AZ-Debatte: Autofreier Isarboulevard in München soll bald getestet werden
München - Passend zum Thema erschien Rainer Maria Schießler eine halbe Stunde zu spät zur Podiumsdiskussion über eine Münchner Verkehrswende. Der Pfarrer von St. Maximilian (die Kirche befindet sich direkt an der Isar) kam von einer Hochzeit in Hadern und steckte auf dem Weg zum Kulturstrand an der Corneliusbrücke im Stau fest. Dorthin hatten der Verein Isarlust und die AZ eingeladen. Als Geistlicher in der Isarvorstadt sei er es gewohnt, "vom Verkehr umflossen zu sein".
Einig waren die Teilnehmer des von AZ-Rathaus-Reporterin Christina Hertel moderierten Gesprächs, dass etwas geschehen muss: "Diese Stadt ist zu klein für so viel Verkehr".
Autofreie Isar: Wann kommt der Isarboulevard?
Von der grün-roten Mehrheit im Stadtrat zeigte sich Pfarrer Schießler enttäuscht.
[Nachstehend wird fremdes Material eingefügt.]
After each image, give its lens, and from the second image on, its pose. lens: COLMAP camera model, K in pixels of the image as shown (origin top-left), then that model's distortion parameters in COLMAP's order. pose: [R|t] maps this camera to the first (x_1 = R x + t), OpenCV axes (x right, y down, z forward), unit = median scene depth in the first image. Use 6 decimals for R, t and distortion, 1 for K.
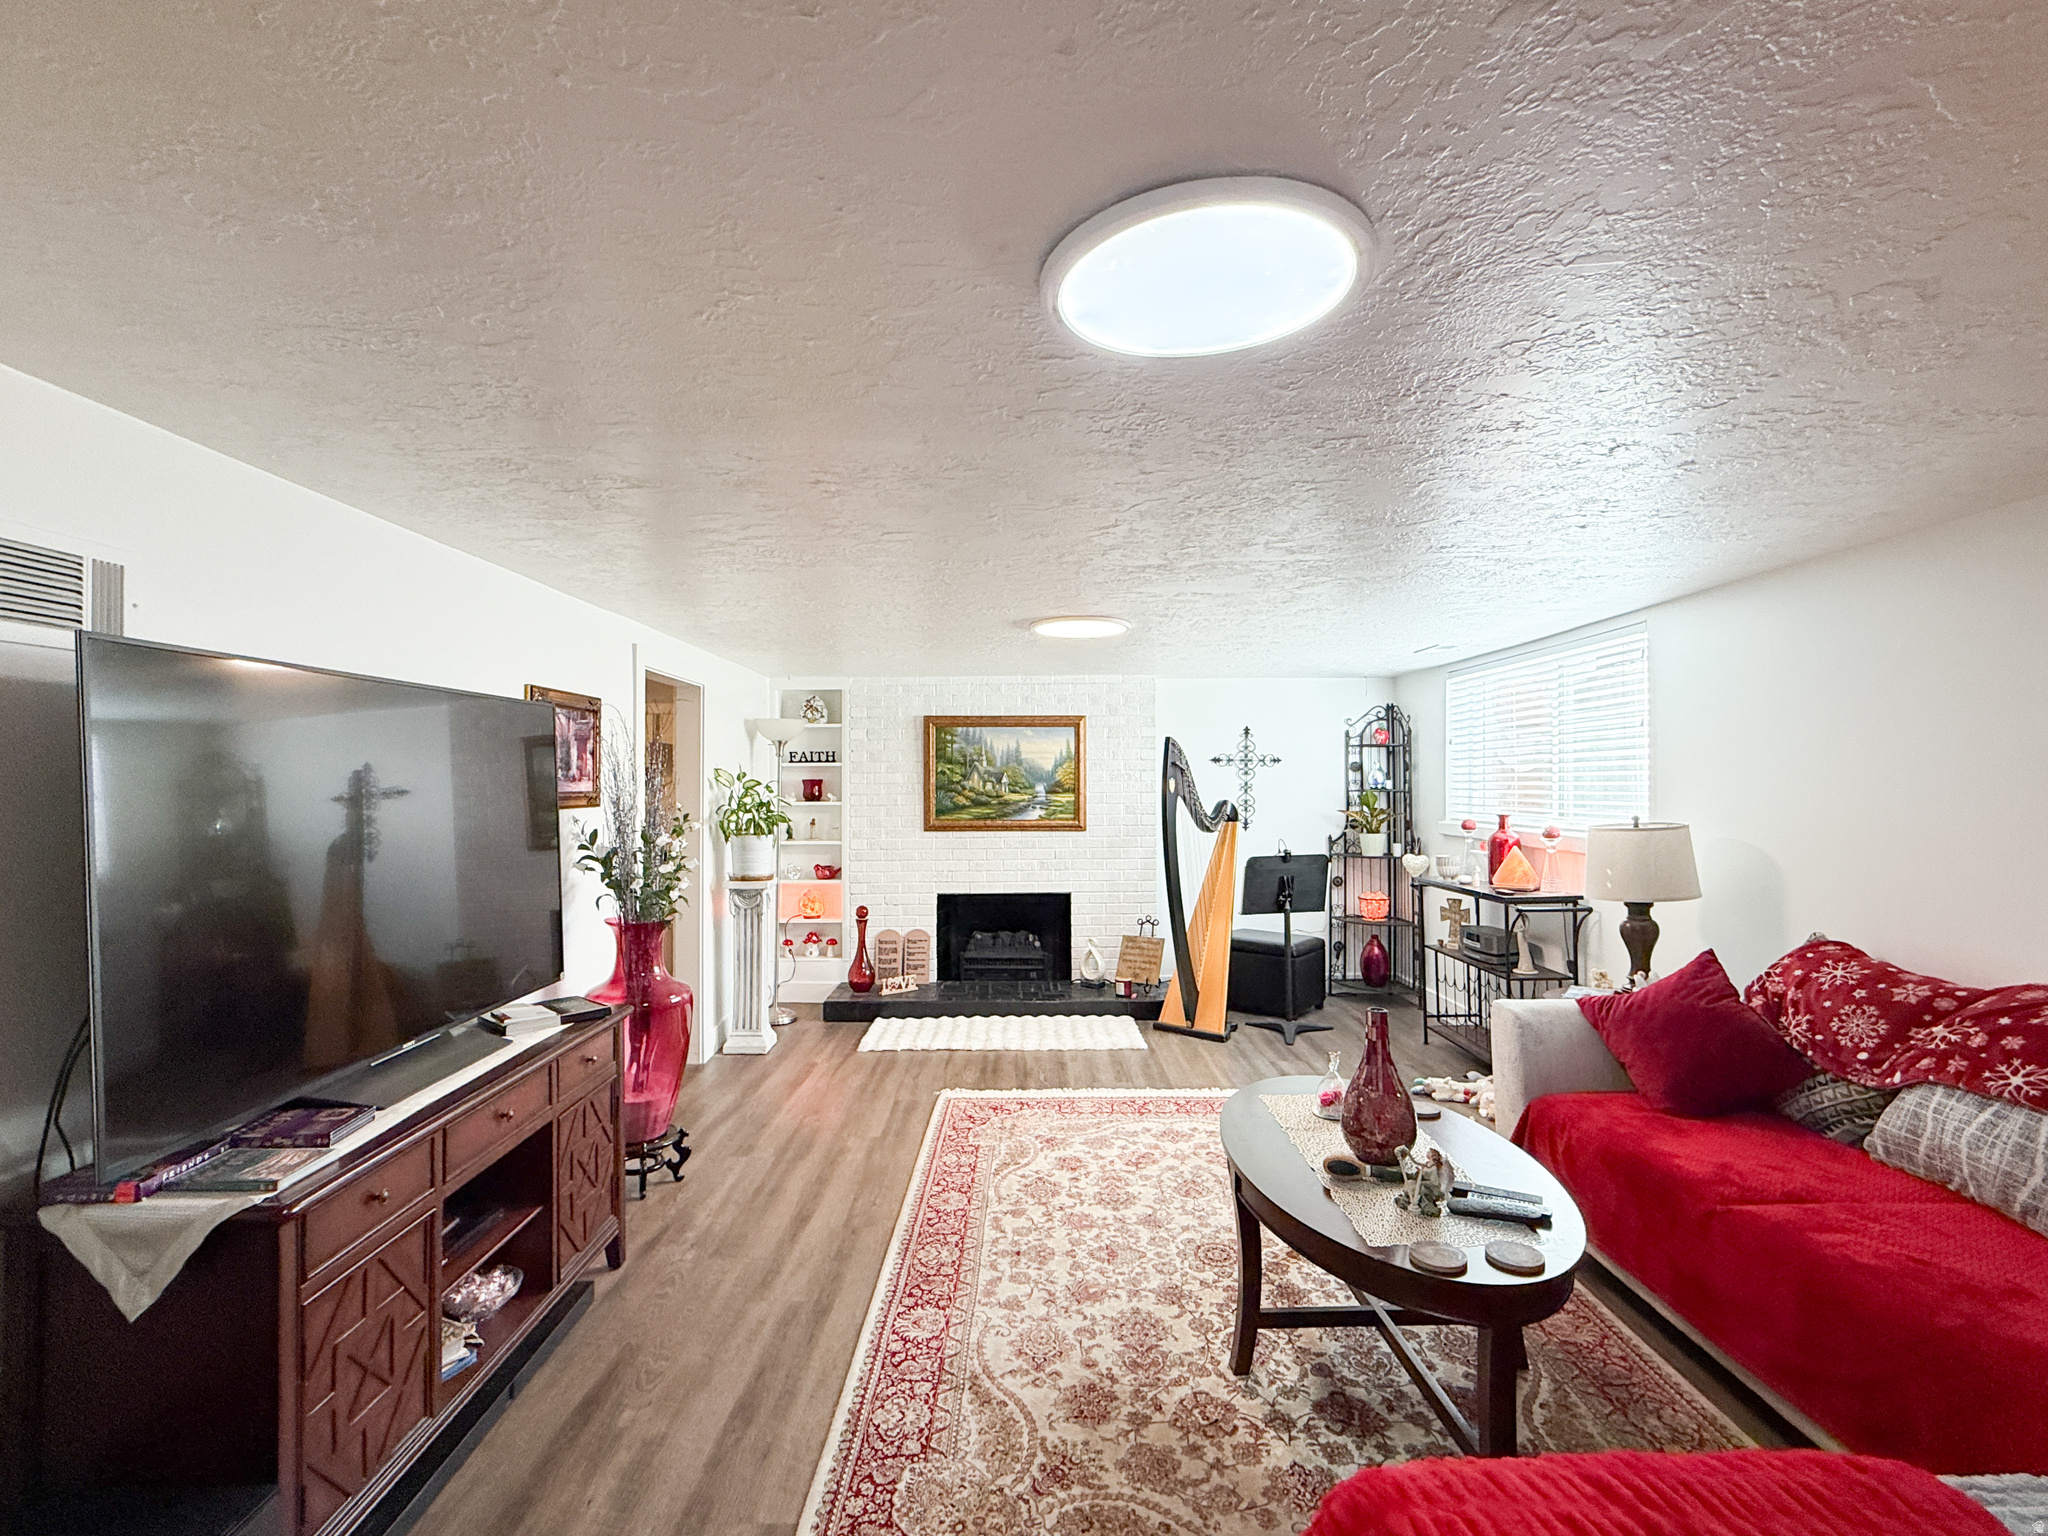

Er betonte: Er habe bei der Verkehrswende mehr erwartet, eine Wende sei für ihn eine Drehung um 180 Grad, nicht nur kleine Korrekturen. Ähnlich sah das Marco Kellhammer.
Der Professor für Urban Design an der TU wirkt an dem Forschungsprojekt mit, die Kolumbusstraße zeitweise in eine autofreie "Kolumbuswiese" umzugestalten. Grünen-Stadtrat Paul Bickelbacher glaubt, dass trotz erheblicher Proteste sich manche Anwohner die autofreie und begrünte Zone zurückwünschen werden, wenn das Projekt Ende Oktober beendet sein wird.
Verkehrswende: München hinkt im internationalen Vergleich hinterher
Eine solche zumindest zunächst temporäre Umgestaltung stellt sich Bickelbacher auch für das westliche Ufer der Isar vor. Damit könne die Straße wieder "der Boulevard werden, der er von Anfang an gedacht war", pflichtete SPD-Stadtrat Nikolaus Gradl bei.
Auf einen Zeitraum für die Umgestaltung der Isarparallele wollte sich allerdings niemand festlegen. Der Prozess habe bereits begonnen und werde in kleinen Schritten fortgesetzt, wobei Pfarrer Schießler berufsbedingt auch von viel Hoffnung sprach.
Beim Vergleich mit anderen europäischen Metropolen wie London oder Kopenhagen kommt München in dieser Frage noch sehr schlecht weg. Bickelbacher und Gradl erklärten, dass das Tempo der Veränderung nicht nur vom Rathaus bestimmt werde, sondern auch von der allgemein gültigen Gesetzeslage.
Die Preise für das Parken in den Städten, beispielsweise, würden vom Freistaat gedeckelt. Hier wünschen sich beide mehr Spielraum. Statt 30 Euro jährlich könnte eine Anwohnerparklizenz aus Bickelbachers Sicht ruhig 180 Euro kosten.
Altstadt München: Bald nur noch Anwohnerparkplätze an der Oberfläche?
Für die Altstadt kündigte Bickelbacher an, dass dort künftig nur noch Anwohner auf der Oberfläche parken sollen. Alle anderen, die nur zum Einkaufen in die Stadt fahren, müssten dann in ein Parkhaus. Auch SPDler Gradl gab sich sicher, dass der Stadtrat das bald durchsetzen kann. Pfarrer Schießler hält das für richtig. "Andere Städte wie Wien machten das schließlich auch so", erzählte er. "Wer von auswärts kommt, darf in der Innenstadt nicht parken."
Gleichzeitig betonte er, dass es nicht darum gehe, Autofahrer zu vertreiben, sondern sie davon zu überzeugen, dass mehr freier Raum für Fußgänger und Radfahrer auch eine größere Lebensqualität bedeuten. Erst das sei eine wirklich soziale Verkehrspolitik, erklärte Katharina Horn vom Bund Naturschutz, denn viele Menschen könnten sich ein Auto ohnehin nicht leisten. Den Einwand eines Zuschauers aus dem Gärtnerplatz-Viertel, er müsse abends eine halbe Stunde nach einem Parkplatz suchen, konterte sie: "Dann benutzen Sie das falsche Verkehrsmittel".